Alcancé a verlo, durante una pasantía en Borda, meses antes de su muerte: un rostro dulce y gastado, sin presunción de poder, santidad delirante y mansa. A pesar de las menciones a un cristo victimizado y de su alta penuria mística como mesías o como mensajero divino, los fundamentos de sus colores y argumentos reproducían aquellos que Gershom Sholem había notado propios del judaísmo. Un estudio de Sholem había observado que el mesianismo era la única fuerza capaz de abrirse paso como herejía sin salir del orbe judío.

Hector Viel Temperley, el otro místico reconocido de Argentina, era su antípoda social, con lacónica prosapia inglesa y fortuna rural. Católico de cuna, su último poemario, Hospìtal Británico, trata, sin embargo, la semblanza del Cristo Pantocrático de los Cristianos Ortodoxos, un cristo ataviado como un monarca en afirmación triunfante. Es el otro poeta místico del país, y también huracanaba poesía y enfermedad; pero el misticismo de Fijman era un mesianismo en sufriente derrota.

Estas dos posiciones indican algo de esa corriente subterránea que atraviesa lo indecible argentino. En la mística, como en la poesía, hay un afán de indicar una palpitación oculta, o como decía Borges del hecho estético “la inminencia de una revelación que no se produce”. Ahí también sucede lo no reconocido, aquello que las comunicaciones sobre ‘realidad nacional’ omiten o desdibujan. Por ejemplo que menos de dos años antes de la paliza de Fijman los barrios judíos habían sido arrasados, hubo miles de muertos no contados, torturas y violaciones calladas por la historia oficial. Son recientes los estudios de esa descomunal masacre, y aparte de archivos polvorientos de la ‘Semana trágica’, solo queda la voz tenaz de la locura mística de Fijman.
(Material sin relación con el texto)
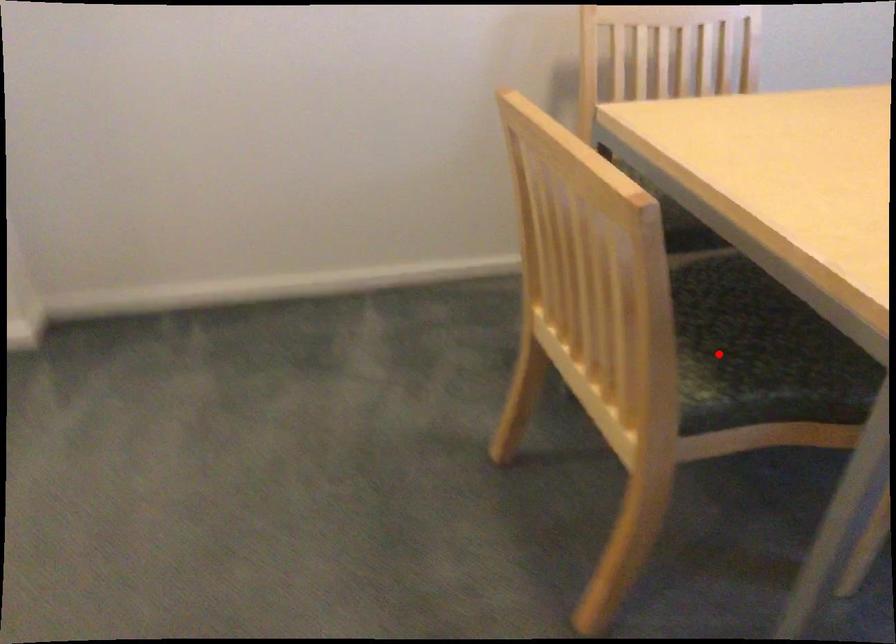
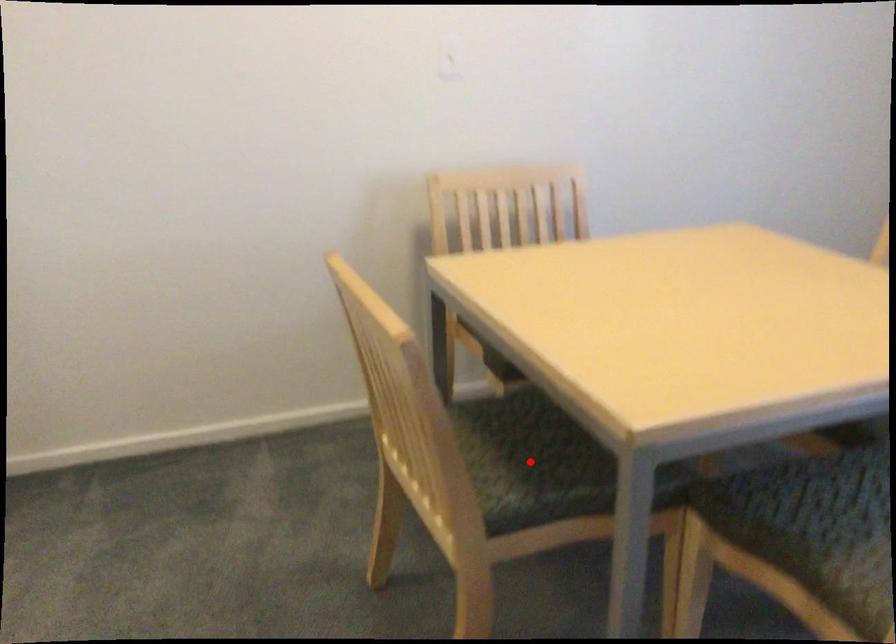
I am providing you with two images of the same scene from different viewpoints. A red point is marked on the first image and another point is marked on the second image. Are the points marked in image1 and image2 representing the same 3D position?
Algunos estudiosos observaron en la original, solitaria y rigurosa poesía de Fijman, un uso de imágenes de notable fuerza poética. Una disposición general que cruza las sensaciones, fenómeno propio de la sinestesia, alteración neurológica característica de algunos trastornos mentales. También es uno de los atributos de la poesía simbolista, y de la sensibilidad literaria en general, aquella que hizo decir a Nabokov (que padecía o disfrutaba de sinestesia) que “la prosa de Stevenson tiene gusto a vino”. En el caso de Fijman, los fenómenos elementales de la enfermedad y la oferta libre de senestesia se superponen en una combinatoria de extraordinaria libertad para tratar lo concreto, la centellante dispersión de su experiencia, pero el conjunto tiende al mapa, traza el esbozo de una metáfora de la violencia.